### Data for this exercise
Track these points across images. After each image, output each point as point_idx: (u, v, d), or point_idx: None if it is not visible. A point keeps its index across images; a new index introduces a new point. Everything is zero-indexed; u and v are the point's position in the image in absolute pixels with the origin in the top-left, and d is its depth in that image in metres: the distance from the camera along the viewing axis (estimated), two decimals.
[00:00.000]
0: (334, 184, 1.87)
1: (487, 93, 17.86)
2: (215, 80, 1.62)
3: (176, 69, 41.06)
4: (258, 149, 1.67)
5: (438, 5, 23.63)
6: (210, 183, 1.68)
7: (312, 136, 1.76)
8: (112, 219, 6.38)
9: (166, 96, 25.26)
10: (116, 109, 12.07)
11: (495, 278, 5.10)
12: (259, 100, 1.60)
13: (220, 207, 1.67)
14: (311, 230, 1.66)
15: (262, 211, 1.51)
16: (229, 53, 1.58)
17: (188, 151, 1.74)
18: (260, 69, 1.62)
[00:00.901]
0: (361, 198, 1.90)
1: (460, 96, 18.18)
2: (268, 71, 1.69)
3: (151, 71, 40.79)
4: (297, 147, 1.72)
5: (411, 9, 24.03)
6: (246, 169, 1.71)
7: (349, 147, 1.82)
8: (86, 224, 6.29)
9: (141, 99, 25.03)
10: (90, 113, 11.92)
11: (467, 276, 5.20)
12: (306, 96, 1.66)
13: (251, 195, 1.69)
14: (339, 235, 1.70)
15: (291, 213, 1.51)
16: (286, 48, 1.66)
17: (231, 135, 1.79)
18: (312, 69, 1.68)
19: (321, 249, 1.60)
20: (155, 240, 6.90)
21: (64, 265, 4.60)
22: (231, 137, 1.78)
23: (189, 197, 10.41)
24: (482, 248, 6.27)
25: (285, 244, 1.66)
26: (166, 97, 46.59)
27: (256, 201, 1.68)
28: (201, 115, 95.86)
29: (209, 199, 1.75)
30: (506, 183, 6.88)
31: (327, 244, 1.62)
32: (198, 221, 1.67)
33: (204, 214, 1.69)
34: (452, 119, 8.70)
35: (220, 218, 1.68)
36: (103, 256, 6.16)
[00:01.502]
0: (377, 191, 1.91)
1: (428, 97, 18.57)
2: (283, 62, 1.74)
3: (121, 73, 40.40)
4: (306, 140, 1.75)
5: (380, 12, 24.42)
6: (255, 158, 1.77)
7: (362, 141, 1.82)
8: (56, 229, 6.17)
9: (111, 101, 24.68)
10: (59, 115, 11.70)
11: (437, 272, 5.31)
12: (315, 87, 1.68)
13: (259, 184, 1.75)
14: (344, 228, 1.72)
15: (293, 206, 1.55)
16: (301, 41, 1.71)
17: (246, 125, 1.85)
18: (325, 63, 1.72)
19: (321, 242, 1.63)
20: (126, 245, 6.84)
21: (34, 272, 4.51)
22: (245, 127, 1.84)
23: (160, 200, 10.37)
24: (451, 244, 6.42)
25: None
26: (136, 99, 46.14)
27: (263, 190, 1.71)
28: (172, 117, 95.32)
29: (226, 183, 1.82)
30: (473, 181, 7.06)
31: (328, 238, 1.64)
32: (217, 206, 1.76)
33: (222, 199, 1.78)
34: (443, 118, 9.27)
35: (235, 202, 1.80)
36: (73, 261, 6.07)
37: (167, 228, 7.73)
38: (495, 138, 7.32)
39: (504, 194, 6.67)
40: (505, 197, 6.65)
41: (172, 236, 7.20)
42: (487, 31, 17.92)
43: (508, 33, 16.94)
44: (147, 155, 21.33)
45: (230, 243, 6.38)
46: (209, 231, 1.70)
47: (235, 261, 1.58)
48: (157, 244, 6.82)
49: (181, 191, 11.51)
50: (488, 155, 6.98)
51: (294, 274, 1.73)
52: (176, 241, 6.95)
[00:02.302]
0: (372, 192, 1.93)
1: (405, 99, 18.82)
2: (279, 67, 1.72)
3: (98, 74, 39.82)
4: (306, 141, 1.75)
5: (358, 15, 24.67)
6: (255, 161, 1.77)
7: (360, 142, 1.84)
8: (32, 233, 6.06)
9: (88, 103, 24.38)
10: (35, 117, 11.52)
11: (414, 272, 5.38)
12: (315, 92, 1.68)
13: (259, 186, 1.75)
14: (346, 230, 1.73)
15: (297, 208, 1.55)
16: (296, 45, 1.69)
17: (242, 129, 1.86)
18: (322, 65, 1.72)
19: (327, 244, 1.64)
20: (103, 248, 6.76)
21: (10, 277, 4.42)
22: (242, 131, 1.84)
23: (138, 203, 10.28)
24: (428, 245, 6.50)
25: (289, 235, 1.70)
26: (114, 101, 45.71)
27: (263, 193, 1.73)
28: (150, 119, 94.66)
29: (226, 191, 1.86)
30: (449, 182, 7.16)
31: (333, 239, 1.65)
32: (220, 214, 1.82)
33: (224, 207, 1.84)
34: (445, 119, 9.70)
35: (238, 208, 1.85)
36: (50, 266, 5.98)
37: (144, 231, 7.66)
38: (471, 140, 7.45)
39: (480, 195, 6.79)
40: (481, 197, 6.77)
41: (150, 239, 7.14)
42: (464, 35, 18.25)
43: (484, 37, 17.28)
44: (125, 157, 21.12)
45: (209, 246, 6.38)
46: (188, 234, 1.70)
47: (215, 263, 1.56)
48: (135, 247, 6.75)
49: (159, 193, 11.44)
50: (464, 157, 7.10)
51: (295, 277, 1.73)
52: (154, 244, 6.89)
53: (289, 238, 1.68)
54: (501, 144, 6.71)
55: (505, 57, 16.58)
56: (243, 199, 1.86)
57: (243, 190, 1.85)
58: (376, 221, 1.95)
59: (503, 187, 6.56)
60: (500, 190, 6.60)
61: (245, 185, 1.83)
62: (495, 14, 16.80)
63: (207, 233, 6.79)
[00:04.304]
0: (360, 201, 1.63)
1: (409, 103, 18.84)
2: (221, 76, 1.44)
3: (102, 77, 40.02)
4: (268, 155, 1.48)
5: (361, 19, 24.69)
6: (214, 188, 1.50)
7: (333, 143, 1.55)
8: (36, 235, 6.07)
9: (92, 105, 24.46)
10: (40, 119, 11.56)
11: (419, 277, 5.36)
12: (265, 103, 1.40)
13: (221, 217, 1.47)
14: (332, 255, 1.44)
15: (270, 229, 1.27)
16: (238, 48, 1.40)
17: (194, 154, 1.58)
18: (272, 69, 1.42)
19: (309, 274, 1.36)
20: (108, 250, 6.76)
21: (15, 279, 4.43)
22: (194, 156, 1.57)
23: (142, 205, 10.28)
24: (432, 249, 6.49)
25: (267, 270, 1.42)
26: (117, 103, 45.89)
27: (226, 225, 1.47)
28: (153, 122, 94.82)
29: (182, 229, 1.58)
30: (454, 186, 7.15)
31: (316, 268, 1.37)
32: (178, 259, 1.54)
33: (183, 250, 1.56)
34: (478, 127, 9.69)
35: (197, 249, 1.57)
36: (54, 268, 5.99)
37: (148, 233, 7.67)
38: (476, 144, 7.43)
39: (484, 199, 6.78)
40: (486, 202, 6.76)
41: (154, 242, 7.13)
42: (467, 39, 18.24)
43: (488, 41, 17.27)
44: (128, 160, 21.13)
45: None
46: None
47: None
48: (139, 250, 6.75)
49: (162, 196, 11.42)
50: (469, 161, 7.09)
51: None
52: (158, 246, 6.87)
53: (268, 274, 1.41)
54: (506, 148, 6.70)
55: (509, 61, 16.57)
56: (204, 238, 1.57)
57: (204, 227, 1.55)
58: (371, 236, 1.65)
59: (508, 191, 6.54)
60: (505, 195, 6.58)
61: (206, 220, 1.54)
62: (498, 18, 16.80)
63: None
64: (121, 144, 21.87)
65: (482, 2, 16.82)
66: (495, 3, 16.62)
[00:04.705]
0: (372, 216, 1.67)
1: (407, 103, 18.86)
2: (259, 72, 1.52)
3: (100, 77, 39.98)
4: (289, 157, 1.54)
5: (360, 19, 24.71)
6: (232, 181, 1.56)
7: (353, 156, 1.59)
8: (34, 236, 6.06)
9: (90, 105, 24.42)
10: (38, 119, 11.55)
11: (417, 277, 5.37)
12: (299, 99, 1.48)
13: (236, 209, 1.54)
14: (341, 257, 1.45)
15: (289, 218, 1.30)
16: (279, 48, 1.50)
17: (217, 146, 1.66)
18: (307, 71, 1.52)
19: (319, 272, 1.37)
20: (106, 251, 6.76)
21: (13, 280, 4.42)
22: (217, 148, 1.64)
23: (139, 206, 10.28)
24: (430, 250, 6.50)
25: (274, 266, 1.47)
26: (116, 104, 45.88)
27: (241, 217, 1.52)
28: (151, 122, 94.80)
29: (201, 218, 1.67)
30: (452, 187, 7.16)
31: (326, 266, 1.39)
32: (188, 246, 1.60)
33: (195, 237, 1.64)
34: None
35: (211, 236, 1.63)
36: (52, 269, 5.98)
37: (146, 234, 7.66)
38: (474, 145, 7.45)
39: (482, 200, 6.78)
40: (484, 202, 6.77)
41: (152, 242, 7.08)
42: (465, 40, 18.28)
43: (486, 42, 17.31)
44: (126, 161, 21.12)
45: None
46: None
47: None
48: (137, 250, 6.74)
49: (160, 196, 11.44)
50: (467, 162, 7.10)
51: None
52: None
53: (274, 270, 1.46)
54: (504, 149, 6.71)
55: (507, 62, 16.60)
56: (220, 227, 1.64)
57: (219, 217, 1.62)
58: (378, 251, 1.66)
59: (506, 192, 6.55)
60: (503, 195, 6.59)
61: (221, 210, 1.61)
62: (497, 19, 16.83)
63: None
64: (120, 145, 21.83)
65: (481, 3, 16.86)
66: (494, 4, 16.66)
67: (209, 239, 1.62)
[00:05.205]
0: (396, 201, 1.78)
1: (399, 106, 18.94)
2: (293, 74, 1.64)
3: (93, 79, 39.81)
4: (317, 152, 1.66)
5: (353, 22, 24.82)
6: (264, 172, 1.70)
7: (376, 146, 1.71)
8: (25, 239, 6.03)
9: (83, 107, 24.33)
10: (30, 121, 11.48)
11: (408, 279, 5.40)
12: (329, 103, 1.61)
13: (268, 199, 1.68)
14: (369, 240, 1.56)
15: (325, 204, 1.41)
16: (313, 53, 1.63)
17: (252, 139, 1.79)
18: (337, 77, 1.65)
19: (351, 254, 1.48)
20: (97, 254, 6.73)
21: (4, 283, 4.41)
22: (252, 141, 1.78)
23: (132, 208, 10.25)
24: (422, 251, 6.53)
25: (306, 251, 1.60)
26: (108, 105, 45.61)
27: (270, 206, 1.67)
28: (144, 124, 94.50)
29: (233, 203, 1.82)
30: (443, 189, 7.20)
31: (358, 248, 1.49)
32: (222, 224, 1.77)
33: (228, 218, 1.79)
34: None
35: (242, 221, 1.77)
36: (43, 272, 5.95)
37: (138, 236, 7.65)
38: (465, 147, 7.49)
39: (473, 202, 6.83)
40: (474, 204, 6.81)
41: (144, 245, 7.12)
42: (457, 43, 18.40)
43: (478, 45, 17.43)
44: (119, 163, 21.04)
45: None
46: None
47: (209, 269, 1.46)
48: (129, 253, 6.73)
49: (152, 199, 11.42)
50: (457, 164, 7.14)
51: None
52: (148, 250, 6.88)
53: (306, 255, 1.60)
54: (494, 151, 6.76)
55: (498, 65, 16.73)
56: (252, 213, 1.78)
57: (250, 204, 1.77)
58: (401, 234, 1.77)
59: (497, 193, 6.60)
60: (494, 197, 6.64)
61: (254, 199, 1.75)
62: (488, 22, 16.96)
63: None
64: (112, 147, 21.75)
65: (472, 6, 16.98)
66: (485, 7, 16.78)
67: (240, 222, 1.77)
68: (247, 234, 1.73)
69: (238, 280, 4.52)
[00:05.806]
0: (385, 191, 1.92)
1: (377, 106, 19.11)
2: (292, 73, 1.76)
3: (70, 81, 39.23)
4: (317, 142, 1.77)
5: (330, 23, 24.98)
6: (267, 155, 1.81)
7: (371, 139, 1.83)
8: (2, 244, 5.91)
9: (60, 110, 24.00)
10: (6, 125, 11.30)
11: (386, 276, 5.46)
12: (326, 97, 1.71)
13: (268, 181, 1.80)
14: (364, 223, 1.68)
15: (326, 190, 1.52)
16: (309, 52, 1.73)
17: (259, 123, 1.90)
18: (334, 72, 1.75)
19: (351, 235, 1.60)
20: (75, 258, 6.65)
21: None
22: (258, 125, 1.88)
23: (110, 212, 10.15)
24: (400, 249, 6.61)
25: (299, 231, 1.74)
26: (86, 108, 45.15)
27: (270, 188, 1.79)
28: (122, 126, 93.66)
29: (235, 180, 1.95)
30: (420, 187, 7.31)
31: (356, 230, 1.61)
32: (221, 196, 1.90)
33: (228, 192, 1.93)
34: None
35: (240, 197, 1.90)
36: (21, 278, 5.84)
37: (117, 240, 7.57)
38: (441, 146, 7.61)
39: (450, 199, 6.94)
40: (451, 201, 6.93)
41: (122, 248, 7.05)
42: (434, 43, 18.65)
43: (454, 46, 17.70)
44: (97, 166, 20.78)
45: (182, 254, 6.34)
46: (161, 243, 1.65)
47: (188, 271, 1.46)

### Task instructions
Copy, exactly and only, the lines above that begin with the one containing "14: (311, 230, 1.66)" and finish with the one containing "41: (172, 236, 7.20)".

### Answer area
14: (311, 230, 1.66)
15: (262, 211, 1.51)
16: (229, 53, 1.58)
17: (188, 151, 1.74)
18: (260, 69, 1.62)
[00:00.901]
0: (361, 198, 1.90)
1: (460, 96, 18.18)
2: (268, 71, 1.69)
3: (151, 71, 40.79)
4: (297, 147, 1.72)
5: (411, 9, 24.03)
6: (246, 169, 1.71)
7: (349, 147, 1.82)
8: (86, 224, 6.29)
9: (141, 99, 25.03)
10: (90, 113, 11.92)
11: (467, 276, 5.20)
12: (306, 96, 1.66)
13: (251, 195, 1.69)
14: (339, 235, 1.70)
15: (291, 213, 1.51)
16: (286, 48, 1.66)
17: (231, 135, 1.79)
18: (312, 69, 1.68)
19: (321, 249, 1.60)
20: (155, 240, 6.90)
21: (64, 265, 4.60)
22: (231, 137, 1.78)
23: (189, 197, 10.41)
24: (482, 248, 6.27)
25: (285, 244, 1.66)
26: (166, 97, 46.59)
27: (256, 201, 1.68)
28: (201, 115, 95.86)
29: (209, 199, 1.75)
30: (506, 183, 6.88)
31: (327, 244, 1.62)
32: (198, 221, 1.67)
33: (204, 214, 1.69)
34: (452, 119, 8.70)
35: (220, 218, 1.68)
36: (103, 256, 6.16)
[00:01.502]
0: (377, 191, 1.91)
1: (428, 97, 18.57)
2: (283, 62, 1.74)
3: (121, 73, 40.40)
4: (306, 140, 1.75)
5: (380, 12, 24.42)
6: (255, 158, 1.77)
7: (362, 141, 1.82)
8: (56, 229, 6.17)
9: (111, 101, 24.68)
10: (59, 115, 11.70)
11: (437, 272, 5.31)
12: (315, 87, 1.68)
13: (259, 184, 1.75)
14: (344, 228, 1.72)
15: (293, 206, 1.55)
16: (301, 41, 1.71)
17: (246, 125, 1.85)
18: (325, 63, 1.72)
19: (321, 242, 1.63)
20: (126, 245, 6.84)
21: (34, 272, 4.51)
22: (245, 127, 1.84)
23: (160, 200, 10.37)
24: (451, 244, 6.42)
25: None
26: (136, 99, 46.14)
27: (263, 190, 1.71)
28: (172, 117, 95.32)
29: (226, 183, 1.82)
30: (473, 181, 7.06)
31: (328, 238, 1.64)
32: (217, 206, 1.76)
33: (222, 199, 1.78)
34: (443, 118, 9.27)
35: (235, 202, 1.80)
36: (73, 261, 6.07)
37: (167, 228, 7.73)
38: (495, 138, 7.32)
39: (504, 194, 6.67)
40: (505, 197, 6.65)
41: (172, 236, 7.20)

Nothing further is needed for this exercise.